Try to add the offset parameter to the snippet below. What happens when you set it to 1? What happens when you set it to 5?
To which value would you have to set it to see the next batch of users?

Tip: Remember iterating through pages on a website to “view” data? APIs know the same concept!

# start with this code
import requests
url = "https://api.music-to-scrape.org/users?limit=10"
response = requests.get(url)
request = response.json()
print(request)

Solution:

# q1: setting the offset parameter
import requests
requests.get("https://api.music-to-scrape.org/users?limit=10").json()
requests.get("https://api.music-to-scrape.org/users?limit=10&offset=1").json()
requests.get("https://api.music-to-scrape.org/users?limit=10&offset=5").json()

# q2: 
requests.get("https://api.music-to-scrape.org/users?limit=10&offset=10").json()

Part 2: Let's wrap your code in a function

Construct a function, called get_users(), with parameters limit and offset, returning the dictionary of users from the API endpoint /users.

Solution:

import requests
  def get_users(limit, offset):
    obj = requests.get(f"https://api.music-to-scrape.org/users?limit={limit}&offset={offset}").json()
    return(obj['data'])

get_users(10,1)

Part 3: Looping through all result pages of an endpoint

Let's try to construct a loop that repeatedly fetches user names.
Let us first use a for loop.

for x in range(6):
  print(x)

Do: Modify the snippet below so that it calls get_users() 10 times, incrementing the offset by 10 at each iteration.

Solution:

offset=0
for x in range(10):
  print(get_users(limit=10, offset=offset))
  offset=offset+10

Part 3: For loop vs. while loop

Difference between for for loops (you usually know beforehand when to stop), and while loops (the ending point can change, say when “there is no new data coming in”)

# for loop
for x in range(6):
  print(x)

cntr = 0
while cntr < 6:
  print(cntr)
  cntr = cntr+1

Part 3: Tying everything together

We can now combine our learnings to build a function that extracts 100 user names and meta data to new-line separated JSON files.

Implement it step-by-step
Also load packages!
Save as .py file and test whether it runs from command prompt/terminal

Solution:

# will develop in class
import requests
import json

cntr = 0
f=open('output.json', 'w')
while cntr <= 50:
  f.write(json.dumps(get_users(limit=10, offset=cntr)))
  f.write('\n')
  cntr = cntr+10
f.close()

Part 3: Onwards to more endpoints

The tutorial proceeds by introducing a series of additional endpoints.

user/plays - get a user's total number of plays
charts/top-artists - see a list of top-performing artist for this week (and previous weeks)

Try fetching data from user/plays, following the guidelines in the documentation.
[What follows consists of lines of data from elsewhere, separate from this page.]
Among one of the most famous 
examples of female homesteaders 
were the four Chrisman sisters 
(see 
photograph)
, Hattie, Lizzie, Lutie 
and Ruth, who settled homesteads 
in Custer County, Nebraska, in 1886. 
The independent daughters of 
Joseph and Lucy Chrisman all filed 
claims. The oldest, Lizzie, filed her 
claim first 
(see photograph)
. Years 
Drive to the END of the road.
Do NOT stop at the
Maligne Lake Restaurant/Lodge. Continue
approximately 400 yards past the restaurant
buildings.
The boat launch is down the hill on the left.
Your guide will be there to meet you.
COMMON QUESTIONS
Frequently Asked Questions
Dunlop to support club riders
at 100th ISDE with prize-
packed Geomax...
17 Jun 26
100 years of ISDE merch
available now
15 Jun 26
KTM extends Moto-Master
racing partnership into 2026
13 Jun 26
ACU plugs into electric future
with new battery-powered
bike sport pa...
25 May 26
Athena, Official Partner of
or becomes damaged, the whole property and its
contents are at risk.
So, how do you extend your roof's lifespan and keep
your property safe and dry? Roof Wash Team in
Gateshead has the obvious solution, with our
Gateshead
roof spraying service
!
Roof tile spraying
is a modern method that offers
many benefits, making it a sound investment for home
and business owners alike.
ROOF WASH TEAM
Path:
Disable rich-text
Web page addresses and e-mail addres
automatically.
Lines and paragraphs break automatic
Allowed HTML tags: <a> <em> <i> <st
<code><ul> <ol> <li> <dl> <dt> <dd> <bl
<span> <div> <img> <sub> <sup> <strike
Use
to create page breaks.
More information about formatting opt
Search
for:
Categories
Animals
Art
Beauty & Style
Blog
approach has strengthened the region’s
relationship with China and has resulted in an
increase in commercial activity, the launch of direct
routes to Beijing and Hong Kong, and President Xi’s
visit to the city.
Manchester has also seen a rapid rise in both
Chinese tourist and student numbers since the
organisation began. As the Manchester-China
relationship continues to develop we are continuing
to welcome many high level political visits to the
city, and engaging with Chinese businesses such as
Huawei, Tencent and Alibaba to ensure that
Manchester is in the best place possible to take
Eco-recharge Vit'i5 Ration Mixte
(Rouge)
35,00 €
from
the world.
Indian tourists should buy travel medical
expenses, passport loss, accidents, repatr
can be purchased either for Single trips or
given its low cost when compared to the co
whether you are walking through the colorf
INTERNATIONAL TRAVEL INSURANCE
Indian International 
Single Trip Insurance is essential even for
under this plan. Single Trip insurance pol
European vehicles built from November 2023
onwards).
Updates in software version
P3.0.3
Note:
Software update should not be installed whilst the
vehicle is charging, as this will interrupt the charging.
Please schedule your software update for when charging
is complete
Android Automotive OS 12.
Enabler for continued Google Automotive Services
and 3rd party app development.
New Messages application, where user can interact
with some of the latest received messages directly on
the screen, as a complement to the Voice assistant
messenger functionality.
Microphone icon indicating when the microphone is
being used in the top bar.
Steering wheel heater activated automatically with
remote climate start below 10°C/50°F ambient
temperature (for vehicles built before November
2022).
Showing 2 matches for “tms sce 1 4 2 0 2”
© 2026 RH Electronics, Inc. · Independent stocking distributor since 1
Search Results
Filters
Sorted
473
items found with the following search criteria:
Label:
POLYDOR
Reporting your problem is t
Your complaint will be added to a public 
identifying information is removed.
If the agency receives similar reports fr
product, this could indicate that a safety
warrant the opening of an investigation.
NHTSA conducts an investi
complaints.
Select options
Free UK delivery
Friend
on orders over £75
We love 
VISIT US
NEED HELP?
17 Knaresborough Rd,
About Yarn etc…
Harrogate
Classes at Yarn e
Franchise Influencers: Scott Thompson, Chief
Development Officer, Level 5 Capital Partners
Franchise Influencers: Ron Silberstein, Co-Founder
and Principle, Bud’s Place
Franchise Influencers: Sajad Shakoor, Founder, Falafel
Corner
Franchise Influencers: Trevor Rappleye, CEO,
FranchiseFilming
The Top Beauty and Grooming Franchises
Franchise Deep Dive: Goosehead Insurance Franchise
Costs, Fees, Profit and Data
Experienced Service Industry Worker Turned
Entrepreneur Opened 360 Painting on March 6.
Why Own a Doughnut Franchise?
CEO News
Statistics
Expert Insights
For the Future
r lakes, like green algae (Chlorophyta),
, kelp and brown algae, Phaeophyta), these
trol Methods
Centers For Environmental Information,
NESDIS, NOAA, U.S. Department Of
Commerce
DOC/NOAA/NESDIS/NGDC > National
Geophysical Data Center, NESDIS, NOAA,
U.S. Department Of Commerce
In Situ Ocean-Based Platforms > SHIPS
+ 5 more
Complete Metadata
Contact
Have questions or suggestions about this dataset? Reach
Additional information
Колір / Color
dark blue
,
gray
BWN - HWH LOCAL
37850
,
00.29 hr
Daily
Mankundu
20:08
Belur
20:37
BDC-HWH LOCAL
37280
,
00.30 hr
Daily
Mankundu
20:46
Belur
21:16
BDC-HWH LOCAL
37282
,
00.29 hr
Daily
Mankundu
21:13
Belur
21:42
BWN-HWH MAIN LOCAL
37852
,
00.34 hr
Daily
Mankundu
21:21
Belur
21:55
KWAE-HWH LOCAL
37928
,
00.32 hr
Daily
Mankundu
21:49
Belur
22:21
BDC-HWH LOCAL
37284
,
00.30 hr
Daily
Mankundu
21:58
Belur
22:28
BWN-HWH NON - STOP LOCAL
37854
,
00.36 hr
Do you succeed?
Now do the same for charts/top-artists. Do you get some output?

Let's extract several of these weekly charts

# code in class

Reflection & next steps

wow - no “structuring” of HTML “soup” (THAT's the key difference compared to web scraping)
Spend time trying to get your first data from an API – authentication will be an issue!
Time left? Let's consider some legal issues
After this class: coaching session (check your work plan)
Next week
- presentations about your projects
- afterwards: coaching session (get your prototype up and running!!!)